What is the 5/3/1 program in simple terms?

5/3/1 is a four-week strength cycle built around four main barbell lifts: squat, bench press, deadlift and overhead press. Every working weight comes off a Training Max — roughly 90% of your true one-rep max, not your actual max. Weeks 1, 2 and 3 run 5/3/1 rep schemes at rising percentages and close each day with an AMRAP set, where you do as many reps as you can. Week 4 is a light deload. End of the cycle, you add a little to your Training Max and start again. It's slow and submaximal by design, so you keep progressing for months instead of burning out.

What are the 5/3/1 percentages each week?

Every percentage is of your Training Max (about 90% of your 1RM). Week 1 (5/5/5+): 65% ×5, 75% ×5, 85% ×5+. Week 2 (3/3/3+): 70% ×3, 80% ×3, 90% ×3+. Week 3 (5/3/1+): 75% ×5, 85% ×3, 95% ×1+. Week 4 (deload): 40% ×5, 50% ×5, 60% ×5. The plus on the last set of weeks 1–3 means AMRAP — as many reps as possible with clean form. After the cycle you raise the Training Max by 5 lb for upper-body lifts and 10 lb for lower-body lifts, then repeat.

Do I need a 5/3/1 spreadsheet or calculator?

The traditional way to run 5/3/1 is a spreadsheet or calculator: you enter your Training Max, it computes every percentage and weight, and you raise the numbers by hand each cycle. It works, but it's friction every session. LiftRing does that part for you — its Linear Progression AMRAP program is 5/3/1-inspired: it pre-fills your next set's weight, drives progression off your AMRAP top set, and shows a one-line reason for each change, so you never touch a percentage chart.
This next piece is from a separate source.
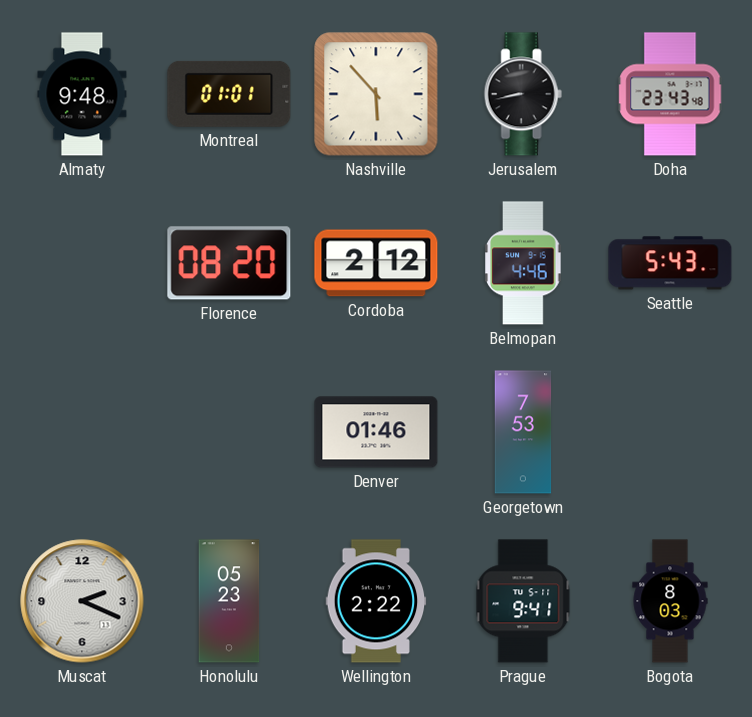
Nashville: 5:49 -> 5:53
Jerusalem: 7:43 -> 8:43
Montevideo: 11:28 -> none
Does LiftRing run the real Wendler 5/3/1 program?

No — and we won't pretend it does. LiftRing's program is 5/3/1-inspired, not literal Wendler 5/3/1. It uses the core idea of an AMRAP top set driving your progression, but it doesn't reproduce Jim Wendler's exact four-week percentage waves, deload structure or assistance templates. Want the official program down to the last percentage? Follow Wendler's book or an official 5/3/1 calculator. Want that style of submaximal, AMRAP-driven progression handled for you? LiftRing's version runs itself.

What's the most common 5/3/1 mistake?

Starting with a Training Max that's too heavy. 5/3/1 is built on the Training Max sitting at about 90% of your real max precisely so the early cycles feel easy and you've got months of runway. Set it at or near your true 1RM and you stall in a cycle or two. The other big ones: skipping the AMRAP rep-out, jumping the Training Max faster than +5/+10 lb per cycle, and blowing off the deload week because it feels too light.